Le détatouage laser connaît un essor rapide en France. Néanmoins, l’activité ne fait pas l’objet d’une réglementation spécifique dans le code de la santé publique. Les centres pullulent, laissant parfois des non-médecins réaliser une prestation en principe réservée au corps médical. Décryptage.
Les pratiques de détatouage détruisent les pigments stockés dans le derme. Cela quel que soit le moyen utilisé (laser, produit chimique, grattage ou injection). Si les pratiques de détatouage impliquent une atteinte aux tissus cutanés, la réglementation encadrant cette activité reste reste sujette à interprétation.
L’ activité de détatouage en tant que telle ne fait pas l’objet d’une réglementation spécifique dans le code de la santé publique. Toutefois, le site internet du ministère de la Santé détaille que l’utilisation du laser pour le détatouage est un monopole médical « seuls les médecins peuvent utiliser des lasers pour le détatouage ».
L’arrêté du 6 janvier 1962 fixe en effet la liste des actes médicaux ne pouvant être pratiqués uniquement par des médecins. En 2015, lors d’une question au gouvernement, Marisol Touraine ministre de la Santé a confirmé que l’activité de détatouage relève justement de cet arrêté.

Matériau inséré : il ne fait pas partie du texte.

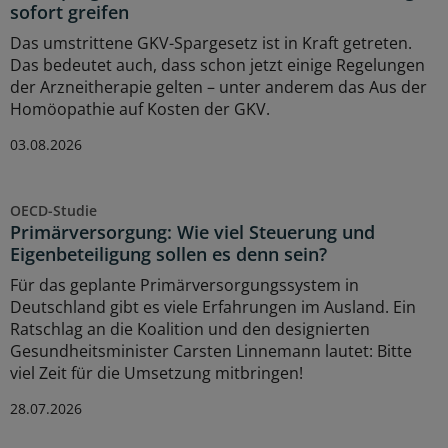
sofort greifen
Das umstrittene GKV-Spargesetz ist in Kraft getreten.
Das bedeutet auch, dass schon jetzt einige Regelungen
der Arzneitherapie gelten – unter anderem das Aus der
Homöopathie auf Kosten der GKV.
03.08.2026
OECD-Studie
Primärversorgung: Wie viel Steuerung und
Eigenbeteiligung sollen es denn sein?
Für das geplante Primärversorgungssystem in
Deutschland gibt es viele Erfahrungen im Ausland. Ein
Ratschlag an die Koalition und den designierten
Gesundheitsminister Carsten Linnemann lautet: Bitte
viel Zeit für die Umsetzung mitbringen!
28.07.2026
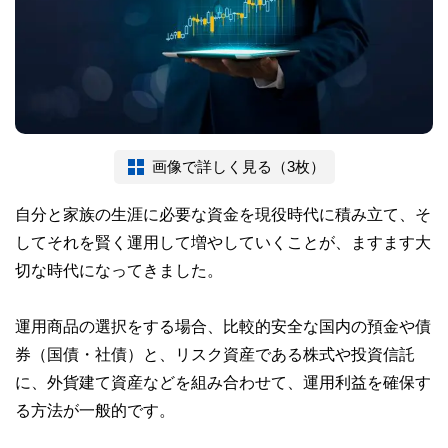
画像で詳しく見る（3枚）
自分と家族の生涯に必要な資金を現役時代に積み立て、そ
してそれを賢く運用して増やしていくことが、ますます大
切な時代になってきました。
運用商品の選択をする場合、比較的安全な国内の預金や債
券（国債・社債）と、リスク資産である株式や投資信託
に、外貨建て資産などを組み合わせて、運用利益を確保す
る方法が一般的です。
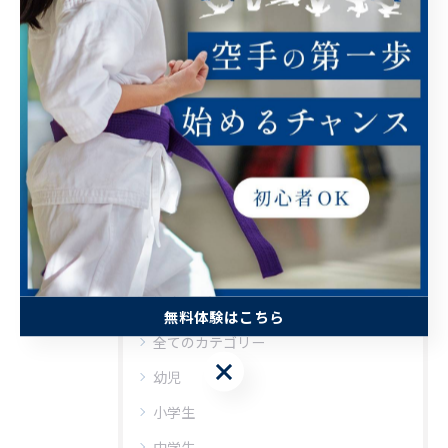
電話番号 :
022-308-2354
--------------------------------------------------------------------
--
< 前のページ
一覧に戻る
次のページ >
カテゴリー
CATEGORIES
無料体験はこちら
全てのカテゴリー
無料体験はこちら
幼児
小学生
中学生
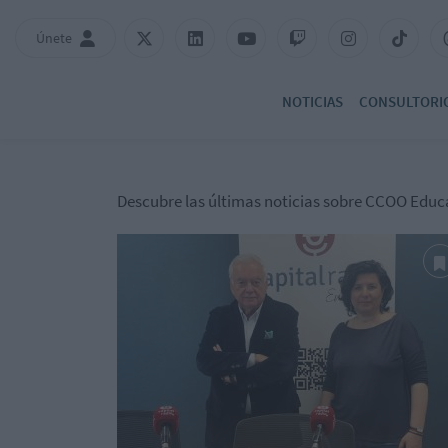
Únete
NOTICIAS
CONSULTORI
Descubre las últimas noticias sobre CCOO Educ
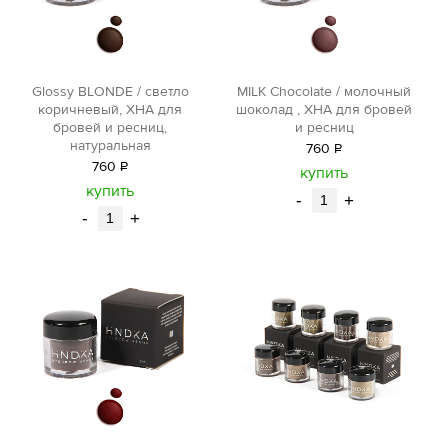
Glossy BLONDE / светло
MILK Chocolate / молочный
коричневый, ХНА для
шоколад , ХНА для бровей
бровей и ресниц,
и ресниц
натуральная
760
Р
760
Р
уб.
купить
уб.
купить
-
+
-
+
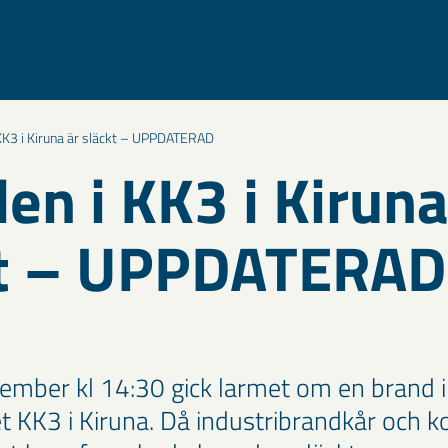
KK3 i Kiruna är släckt – UPPDATERAD
en i KK3 i Kiruna
kt – UPPDATERAD
ember kl 14:30 gick larmet om en brand i
et KK3 i Kiruna. Då industribrandkår och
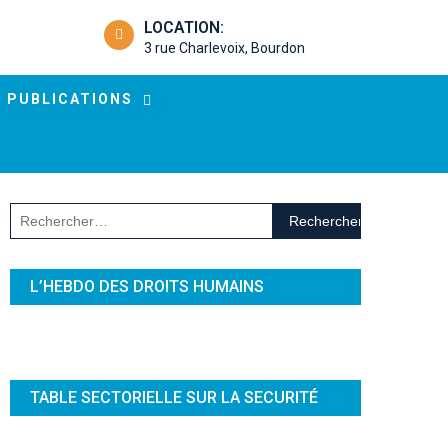
LOCATION:
3 rue Charlevoix, Bourdon
PUBLICATIONS
Rechercher :
L’HEBDO DES DROITS HUMAINS
TABLE SECTORIELLE SUR LA SECURITÉ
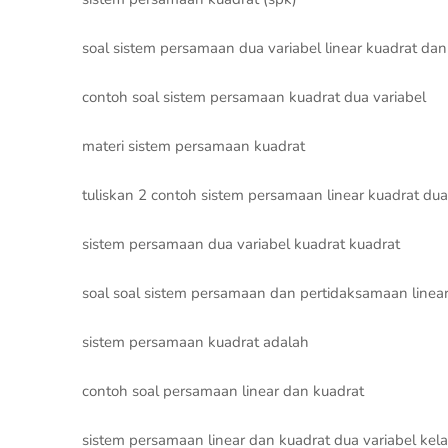
soal sistem persamaan dua variabel linear kuadrat dan
contoh soal sistem persamaan kuadrat dua variabel
materi sistem persamaan kuadrat
tuliskan 2 contoh sistem persamaan linear kuadrat dua
sistem persamaan dua variabel kuadrat kuadrat
soal soal sistem persamaan dan pertidaksamaan linear
sistem persamaan kuadrat adalah
contoh soal persamaan linear dan kuadrat
sistem persamaan linear dan kuadrat dua variabel kel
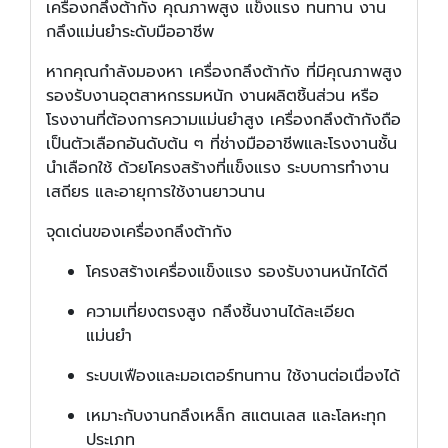
เครื่องกลึงต้ากัง คุณภาพสูง แข็งแรง ทนทาน งาน
กลึงแม่นยำระดับมืออาชีพ
หากคุณกำลังมองหา เครื่องกลึงต้ากัง ที่มีคุณภาพสูง
รองรับงานอุตสาหกรรมหนัก งานผลิตชิ้นส่วน หรือ
โรงงานที่ต้องการความแม่นยำสูง เครื่องกลึงต้ากังถือ
เป็นตัวเลือกอันดับต้น ๆ ที่ช่างมืออาชีพและโรงงานชั้น
นำเลือกใช้ ด้วยโครงสร้างที่แข็งแรง ระบบการทำงาน
เสถียร และอายุการใช้งานยาวนาน
จุดเด่นของเครื่องกลึงต้ากัง
โครงสร้างเครื่องแข็งแรง รองรับงานหนักได้ดี
ความเที่ยงตรงสูง กลึงชิ้นงานได้ละเอียด
แม่นยำ
ระบบเฟืองและมอเตอร์ทนทาน ใช้งานต่อเนื่องได้
เหมาะกับงานกลึงเหล็ก สแตนเลส และโลหะทุก
ประเภท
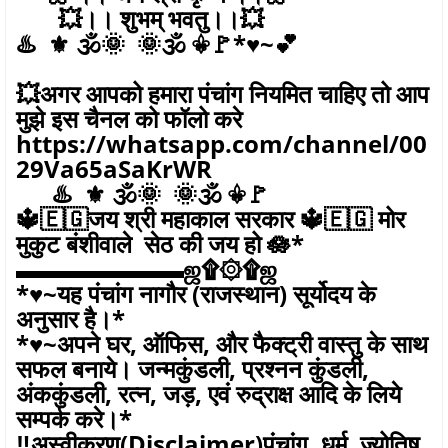
💥।। शुभम् भवतु।।💥
♨️ ⚜️ 🕉🌞 🌞🕉 ⚜🚩*♥️~💕
💥अगर आपको हमारा पंचांग नियमित चाहिए तो आप
मुझे इस चैनल को फॉलो करे
https://whatsapp.com/channel/00
29Va65aSaKrWR
♨️ ⚜️ 🕉🌞 🌞🕉 ⚜🚩
🔱🇪🇬जय श्री महाकाल सरकार 🔱🇪🇬 मोर
मुकुट बंशीवाले सेठ की जय हो 🪷*
▬▬▬▬▬▬▬ஜ۩۞۩ஜ
*♥️~यह पंचांग नागौर (राजस्थान) सूर्योदय के
अनुसार है।*
*♥️~अपने घर, ऑफिस, और फैक्ट्री वास्तु के साथ
सफल बनाये। जन्मकुंडली, प्रश्नन कुंडली,
अंककुंडली, रत्न, जड़, एवं रुद्राक्ष आदि के लिये
सम्पर्क करे।*
‼️अस्वीकरण(Disclaimer)पंचांग, धर्म, ज्योतिष,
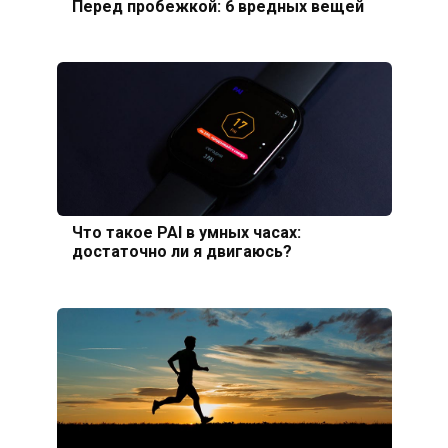
Перед пробежкой: 6 вредных вещей
Что такое PAI в умных часах:
достаточно ли я двигаюсь?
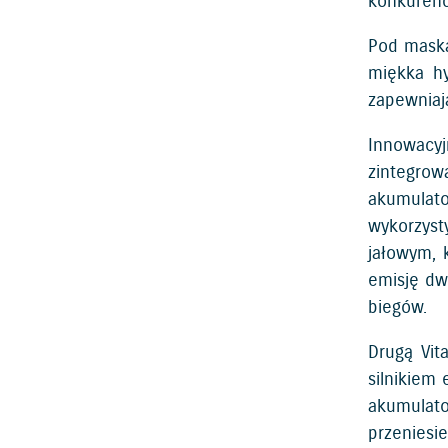
konkurencj
Pod maską
miękka hy
zapewniają
Innowacy
zintegro
akumulat
wykorzyst
jałowym, 
emisję dw
biegów.
Drugą Vit
silnikiem
akumulato
przeniesi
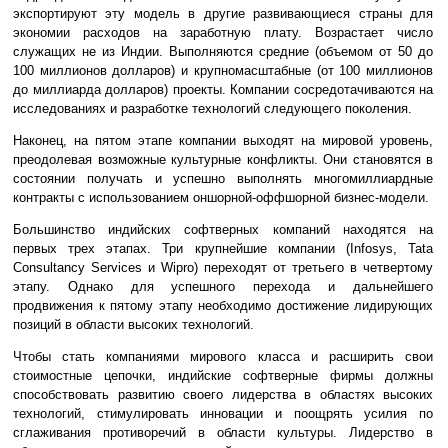
экспортируют эту модель в другие развивающиеся страны для
экономии расходов на заработную плату. Возрастает число
служащих не из Индии. Выполняются средние (объемом от 50 до
100 миллионов долларов) и крупномасштабные (от 100 миллионов
до миллиарда долларов) проекты. Компании сосредотачиваются на
исследованиях и разработке технологий следующего поколения.
Наконец, на пятом этапе компании выходят на мировой уровень,
преодолевая возможные культурные конфликты. Они становятся в
состоянии получать и успешно выполнять многомиллиардные
контракты с использованием оншорной-оффшорной бизнес-модели.
Большинство индийских софтверных компаний находятся на
первых трех этапах. Три крупнейшие компании (Infosys, Tata
Consultancy Services и Wipro) переходят от третьего в четвертому
этапу. Однако для успешного перехода и дальнейшего
продвижения к пятому этапу необходимо достижение лидирующих
позиций в области высоких технологий.
Чтобы стать компаниями мирового класса и расширить свои
стоимостные цепочки, индийские софтверные фирмы должны
способствовать развитию своего лидерства в областях высоких
технологий, стимулировать инновации и поощрять усилия по
сглаживания противоречий в области культуры. Лидерство в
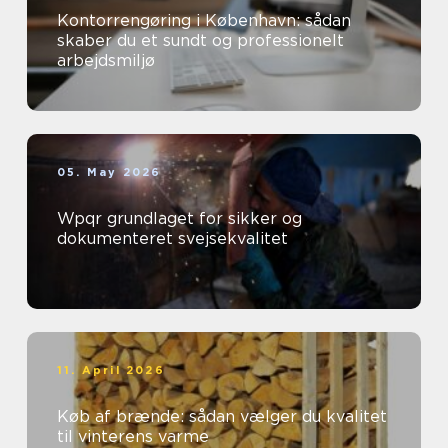
Kontorrengøring i København: sådan
skaber du et sundt og professionelt
arbejdsmiljø
05. May 2026
Wpqr grundlaget for sikker og
dokumenteret svejsekvalitet
11. April 2026
Køb af brænde: sådan vælger du kvalitet
til vinterens varme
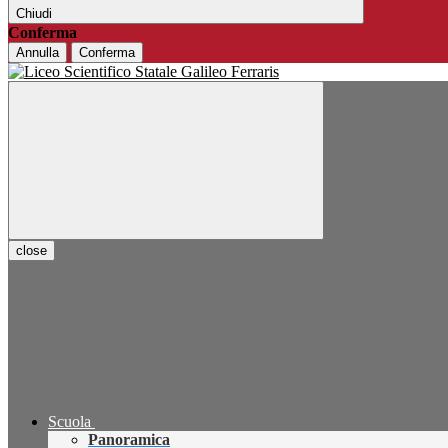
Chiudi
Conferma
Annulla
Conferma
close
Scuola
Panoramica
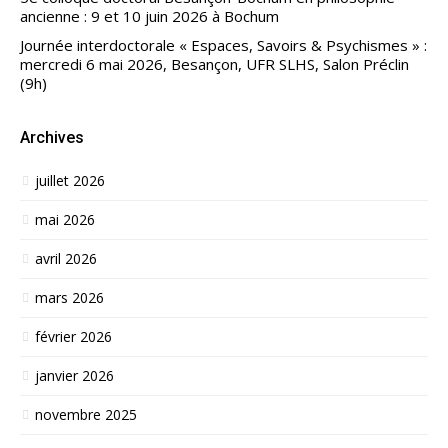
ancienne : 9 et 10 juin 2026 à Bochum
Journée interdoctorale « Espaces, Savoirs & Psychismes » :
mercredi 6 mai 2026, Besançon, UFR SLHS, Salon Préclin
(9h)
Archives
juillet 2026
mai 2026
avril 2026
mars 2026
février 2026
janvier 2026
novembre 2025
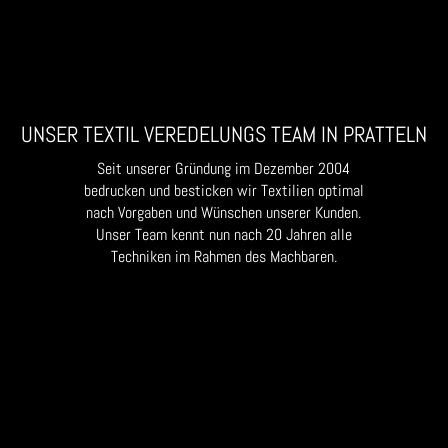
UNSER TEXTIL VEREDELUNGS TEAM IN PRATTELN
Seit unserer Gründung im Dezember 2004
bedrucken und besticken wir Textilien optimal
nach Vorgaben und Wünschen unserer Kunden.
Unser Team kennt nun nach 20 Jahren alle
Techniken im Rahmen des Machbaren.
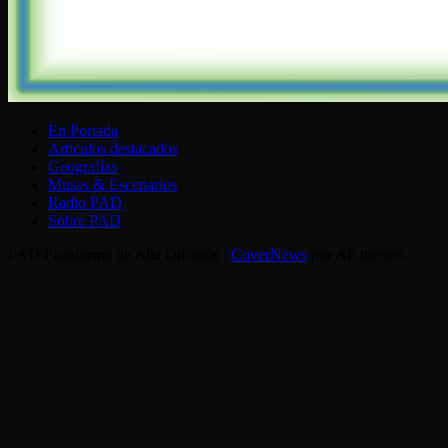
En Portada
Artículos destacados
Geografías
Musas & Escenarios
Radio PAD
Sobre PAD
PAD Plataforma de Alta Difusión
|
CoverNews
por AF themes.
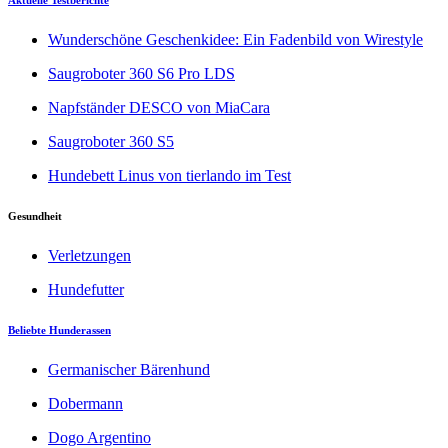
Aktuelle Testberichte
Wunderschöne Geschenkidee: Ein Fadenbild von Wirestyle
Saugroboter 360 S6 Pro LDS
Napfständer DESCO von MiaCara
Saugroboter 360 S5
Hundebett Linus von tierlando im Test
Gesundheit
Verletzungen
Hundefutter
Beliebte Hunderassen
Germanischer Bärenhund
Dobermann
Dogo Argentino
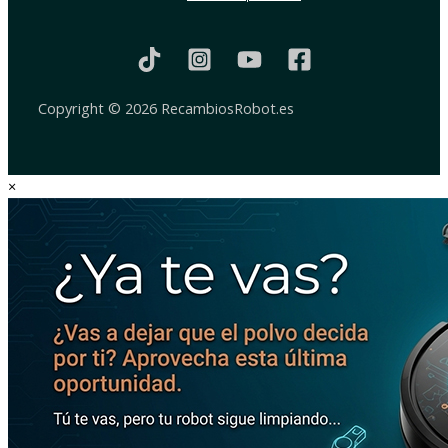
Copyright © 2026 RecambiosRobot.es
×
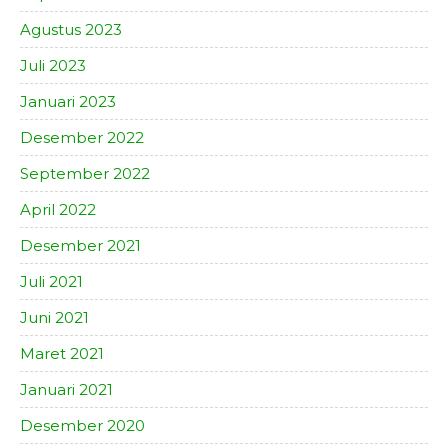
Agustus 2023
Juli 2023
Januari 2023
Desember 2022
September 2022
April 2022
Desember 2021
Juli 2021
Juni 2021
Maret 2021
Januari 2021
Desember 2020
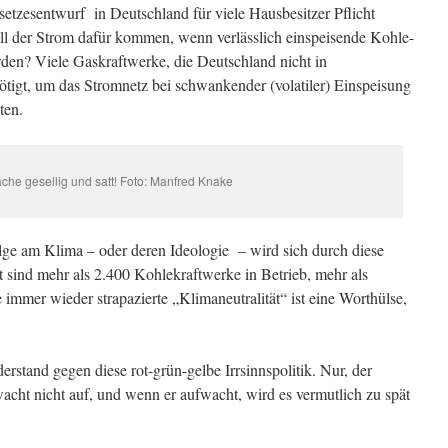
zesentwurf in Deutschland für viele Hausbesitzer Pflicht
ll der Strom dafür kommen, wenn verlässlich einspeisende Kohle-
den? Viele Gaskraftwerke, die Deutschland nicht in
ötigt, um das Stromnetz bei schwankender (volatiler) Einspeisung
ten.
che gesellig und satt! Foto: Manfred Knake
ge am Klima – oder deren Ideologie – wird sich durch diese
sind mehr als 2.400 Kohlekraftwerke in Betrieb, mehr als
 immer wieder strapazierte „Klimaneutralität“ ist eine Worthülse,
erstand gegen diese rot-grün-gelbe Irrsinnspolitik. Nur, der
acht nicht auf, und wenn er aufwacht, wird es vermutlich zu spät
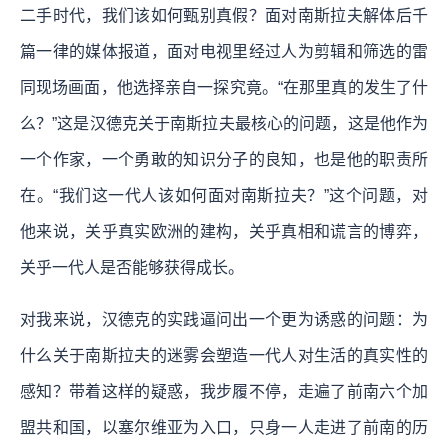
二手时代，我们该如何甄别真假？面对南斯拉夫解体后千
篇一律的媒体报道，面对电视里经过人为剪辑和筛选的雷
同现场画面，他选择亲自一探究竟。“在那里真的发生了什
么？”这是汉德克关于南斯拉夫最核心的问题，这是他作为
一个作家，一个勇敢的知识分子的良知，也是他的职责所
在。“我们这一代人该如何面对南斯拉夫？”这个问题，对
他来说，关乎真实欧洲的建构，关乎真相和谎言的博弈，
关乎一代人是否能够获得成长。
对我来说，汉德克的实践逼问出一个更为诱惑的问题：为
什么关于南斯拉夫的迷雾会塑造一代人对生活的真实性的
感知？带着这样的疑惑，我步履不停，走遍了前南六个加
盟共和国，以塞尔维亚为入口，只身一人走进了前南的历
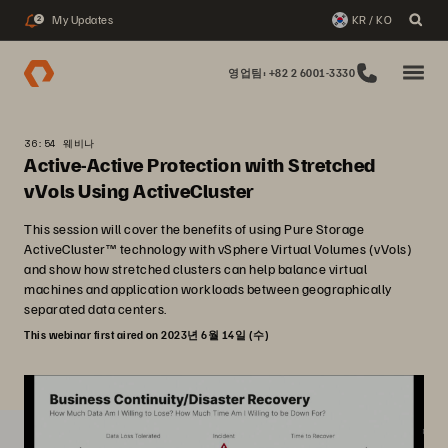
My Updates
KR / KO
2
영업팀: +82 2 6001-3330
36:54 웨비나
Active-Active Protection with Stretched
vVols Using ActiveCluster
This session will cover the benefits of using Pure Storage
ActiveCluster™ technology with vSphere Virtual Volumes (vVols)
and show how stretched clusters can help balance virtual
machines and application workloads between geographically
separated data centers.
This webinar first aired on 2023년 6월 14일 (수)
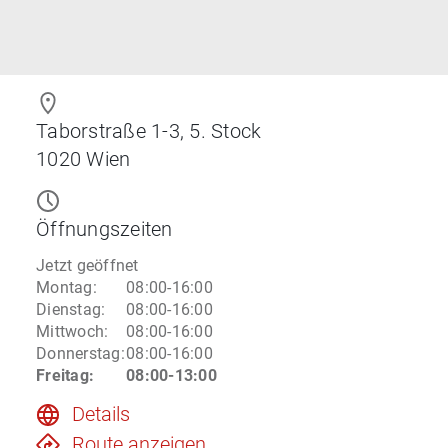
Taborstraße 1-3, 5. Stock
1020
Wien
Öffnungszeiten
Jetzt geöffnet
Montag
:
08:00-16:00
Dienstag
:
08:00-16:00
Mittwoch
:
08:00-16:00
Donnerstag
:
08:00-16:00
Freitag
:
08:00-13:00
Details
Route anzeigen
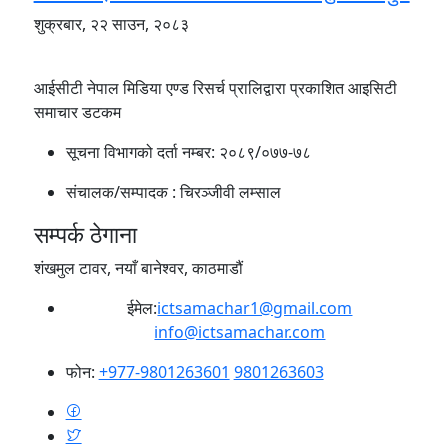
शुक्रबार, २२ साउन, २०८३
आईसीटी नेपाल मिडिया एण्ड रिसर्च प्रालिद्वारा प्रकाशित आइसिटी
समाचार डटकम
सूचना विभागको दर्ता नम्बर:
२०८९/०७७-७८
संचालक/सम्पादक :
चिरञ्जीवी लम्साल
सम्पर्क ठेगाना
शंखमुल टावर, नयाँ बानेश्वर, काठमाडौं
ईमेल:
ictsamachar1@gmail.com
info@ictsamachar.com
फोन:
+977-9801263601
9801263603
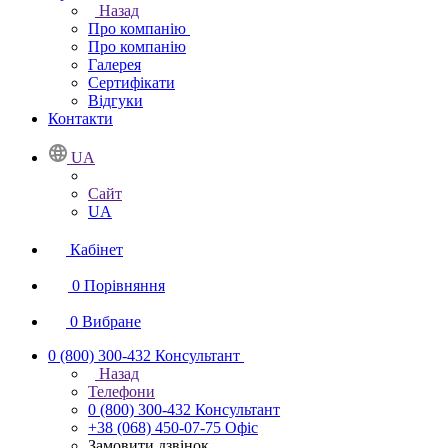
Назад
Про компанію
Про компанію
Галерея
Сертифікати
Відгуки
Контакти
UA
Сайт
UA
Кабінет
0
Порівняння
0
Вибране
0 (800) 300-432
Консультант
Назад
Телефони
0 (800) 300-432
Консультант
+38 (068) 450-07-75
Офіс
Замовити дзвінок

Le cas de l’épilation laser
L’arrêté de 1962 réservait la pratique de l’épilation laser aux médecins. En 2019, une décision du ministre des Solidarités a souhaité maintenir cette disposition. Mais quelques mois plus tard, le Conseil d’État annule la décision. Réserver cette pratique aux médecins violait la liberté de prestation de services prévue par le droit européen.
Le Conseil d’État a alors enjoint les autorités compétentes d’abroger, dans un délai raisonnable, les dispositions du 5° de l’article 2 de l’arrêté du 6 janvier 1962. Quatre ans de flou juridique s’écoulent avant qu’un décret ne soit adopté le 24 mai 2024. Ce dernier met fin au monopole médical sur l’épilation au laser. Les infirmières et esthéticiennes peuvent donc l’utiliser sur leurs patients conformément à la législation. Pour Guylène Nicolas, professeure de Droit Public à Aix-Marseille Université. « Certes, l’épilation n’a rien à voir avec le détatouage, mais ce texte prouve qu’il peut y avoir une évolution de l’utilisation du laser à visée non médicale ».
Certains cabinets délèguent le détatouage à des infirmières, avec un médecin en visio
Si le cas du laser pour l’épilation est enfin clos, la question reste entière s’agissant du détatouage.
Dans la plupart des cabinets, la pratique est effectuée par un médecin. Néanmoins, certaines filiales laissent la main à des infirmières. Un rendez-vous préalable est pris sur Doctolib, et une consultation par un médecin en visioconférence est obligatoire. Le centre d’esthétique utilise parfois une IA pour analyser le tatouage, son état et le nombre de séances nécessaires. Pour un petit tatouage sur le doigt, la séance est à 29 euros.
Pour Gaëtan Maziani, infirmier et président de l’association étudiante des Juristes en droit de la Santé d’Aix-Marseille, plusieurs questions se posent. Tout d’abord : le patient est-il informé convenablement par le médecin ? Ensuite : son consentement libre et éclairé est-il assuré ? Et enfin : comment le médecin peut-il encadrer les actes médicaux et surveiller le bon usage des appareils ainsi que les éventuels effets indésirables s’il n’est pas présent sur place ? Tant d’interrogations restent en suspens.
L’ arrêté du 30 janvier 1974 relatif à la réglementation concernant les lasers à usage médical prévoit bel et bien dans son article 2 que ce sont « des appareils devant être utilisés par un médecin ou sous sa responsabilité ». Guylène Nicolas, ajoute : « Beaucoup d’actes infirmiers peuvent être faits sous contrôle d’un médecin. À ma connaissance, il n’est toutefois pas prévu que ce contrôle se fasse à distance ». « Au vu de ces quelques éléments, je conclurais assez facilement que la pratique est illégale… ! » conclut la professeure de droit public.
Les infirmières prennent donc un risque en pratiquant le détatouage. Pourtant, jusqu’à présent, aucune ou très peu d’entre elles n’ont été sanctionnées. Cette tolérance de fait laisse entrevoir qu’une évolution législative pourrait un jour autoriser cette pratique aux non-médecins. Mais tant que la réglementation reste en suspens, le détatouage peine à faire disparaître son propre flou légal.